Alasan lainnya yaitu membuktikan bahwa merek “IKEMA” tidak
memiliki persamaan bunyi dan pengucapan dan makna dengan merek
“IKEA” sehingga tidak ada persamaan pada pokoknya, kata “IKEA”
sendiri berasal dari gabungan nama depan pendiri perusahaan, nama
keluarga pendiri, nama pertaniann tempat pendiri dewasa, dan nama
kelompok gereja dimana pendiri sebagai salah satu anggotanya
I = adalah Ingvar, nama depan pendiri perusahaan IKEA
K = adalah Kamprad, nama keluarga pendiri perusahaan IKEA
E = adalah Elmtaryd, nama pertanian tempat Ingvar Kamprad beranjak
dewasa
A = adalah Agunnaryd, nama kelompok gereja dimana Ingvar Kamprad
sebagai salah satu anggotanya
Sedangkan kata “IKEMA” diambil dari bahasa mandarin dengan alasan
diantaranya, bahwa salah satu pemegang saham dan direksi PT. Angsa
Daya fasih berbahasa mandarin dan mempunyai shio kuda.
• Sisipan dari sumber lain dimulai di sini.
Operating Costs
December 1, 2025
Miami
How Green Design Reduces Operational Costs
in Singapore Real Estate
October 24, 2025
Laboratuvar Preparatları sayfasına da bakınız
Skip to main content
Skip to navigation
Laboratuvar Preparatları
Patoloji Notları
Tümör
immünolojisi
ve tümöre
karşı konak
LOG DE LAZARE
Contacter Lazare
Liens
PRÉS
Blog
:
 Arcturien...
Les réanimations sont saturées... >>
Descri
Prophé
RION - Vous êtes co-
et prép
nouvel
Yang
memiliki arti “Secepat Kuda” , dengan kuda yang merupakan simbol
kuat, tangguh dan pintar sehingga Direksi PT. Angsa Daya berharap agar
produk keramik dan tegel baru yang akan diproduksi dapat berkembang.
Dan masih banyak alasan-alasan yang merupakan daya beda yang
diajukan oleh pemohon.

D. KESIMPULAN
Dalam perkara IKEA vs IKEMA (PT.Angsa Daya) dapat
disimpulkan bahwa kasus tersebut tepat diadili berdasarkan pengadilan di
Indonesia, begitupun halnya kasus tersebut termasuk dalam kasus perdata
internasional. Dikarenakan, kasus tersebut mengandung unsur asing.
perkara tersebut termasuk kedalam kualitifikasi hukum kebendaan tidak
berwujud yang diselesaikan di pengadilan Indonesia. Keputusan akhir
memutuskan bahwa keberadaan IKEMA tidak bertentangan dengan
penggunaan hak merek. Sehingga keberadaannya tetap legal di Indonesia.